■ Text passage ■
* * * * * * * * *
Newsday - July 3, 1998
By Laurie Garrett - Staff Writer
The finding, based on CDC efforts in Uganda, is troubling because it is precisely contrary to results from previous studies, and poses questions about where best to spend scarce prevention resources in HIV-ridden poor countries.
For two years a team of CDC and Ugandan researchers focused on two communities in the Rakai district, near the border of Tanzania. They knocked on every door in one community, looking for people suffering from syphilis, gonorrhea or other sexually transmitted diseases - other than HIV. And they treated every STD with curative drugs.
The team visited each household in one community three times, performing probably the most aggressive STD public health effort ever done anywhere. In the second community they also went door to door but did nothing but test for STDs and HIV.
After two years, every STD level in both communities had fallen. But in the treated community, syphilis rates fell 20 percent more than in the control area. Trichomoniasis fell 40 percent more. Gonorrhea, 33 percent more.
But HIV rates were unmoved - 16 percent of the 15-to-55-year-old population in both areas was infected with HIV at study's end, Dr. Maria Wawer, study leader, said yesterday at the 12th World Conference on AIDS. In both areas, three of every 100 residents got newly infected with HIV during the study.
* * * * * * * * *
■ Supplied information ■
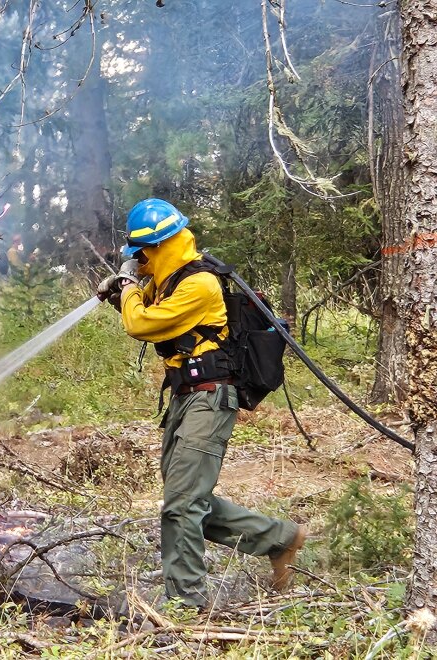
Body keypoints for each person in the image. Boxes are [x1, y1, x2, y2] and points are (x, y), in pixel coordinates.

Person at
* * * * * * * * *
■ Assignment ■
Using the article above on STD treatment and HIV in Uganda, decide whether each statement agrees with it. For each, answer yes or no and quote the words that settle it. (a) In the treated community, gonorrhea fell 33 percent more than in the control area. (b) HIV rates dropped in the treated community. (c) The researchers gave curative drugs for STDs in the second community.

■ Answer space ■
(a) Yes: "Gonorrhea, 33 percent more."
(b) No: "But HIV rates were unmoved"
(c) No: "In the second community they also went door to door but did nothing but test for STDs and HIV."